Requirement.
Format the listing below as a JSON list of strings, one string per line, with blank lines left out. Omit the pictures.

Source information.
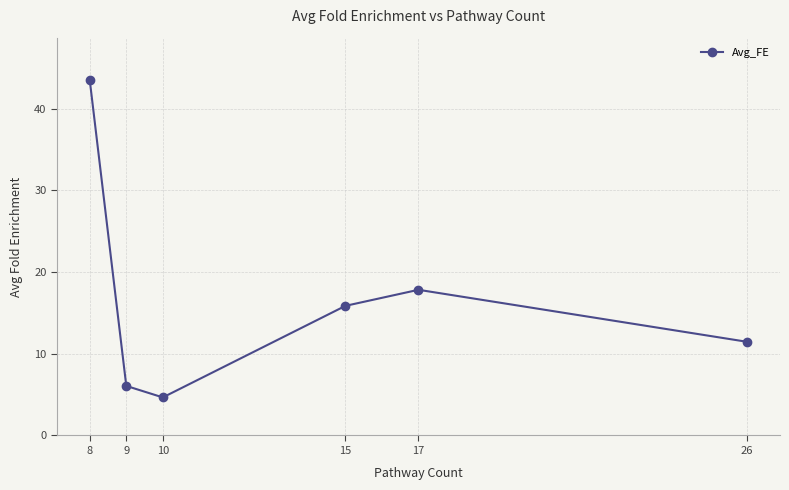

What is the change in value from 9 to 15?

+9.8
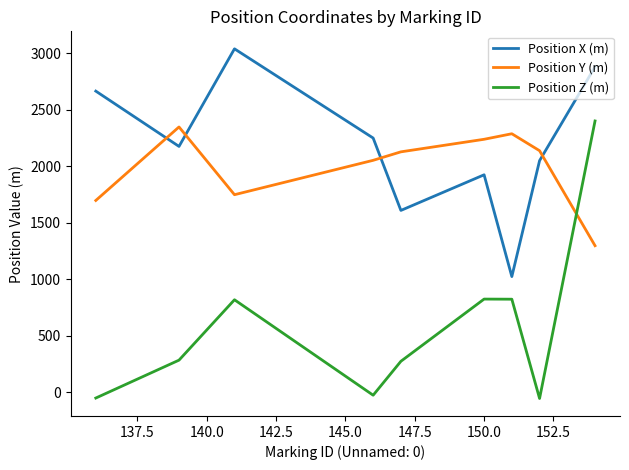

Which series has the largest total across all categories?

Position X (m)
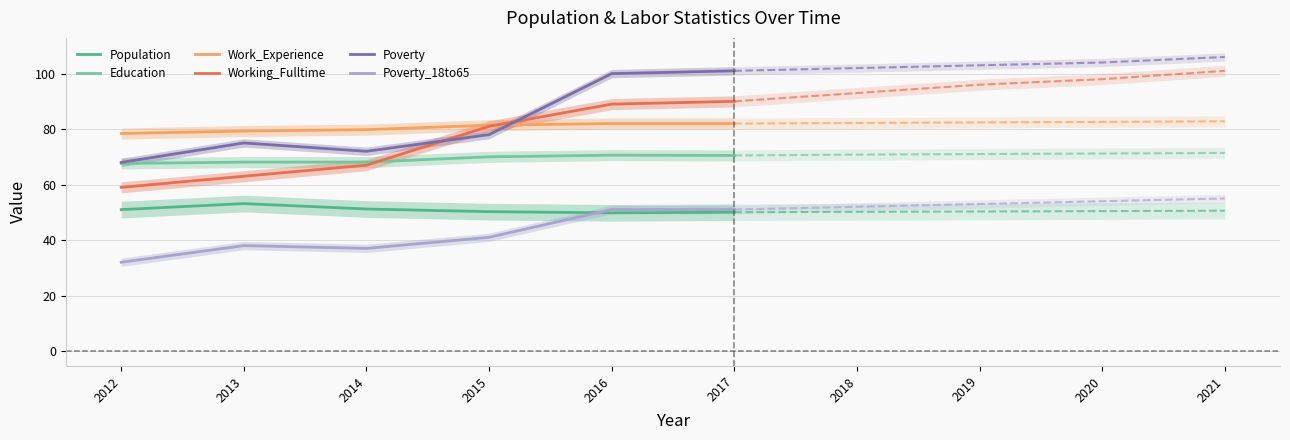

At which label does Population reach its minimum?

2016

Solution for this exercise.
[
  "What is the change in value from 9 to 15?",
  "+9.8",
  "Which series has the largest total across all categories?",
  "Position X (m)",
  "At which label does Population reach its minimum?",
  "2016"
]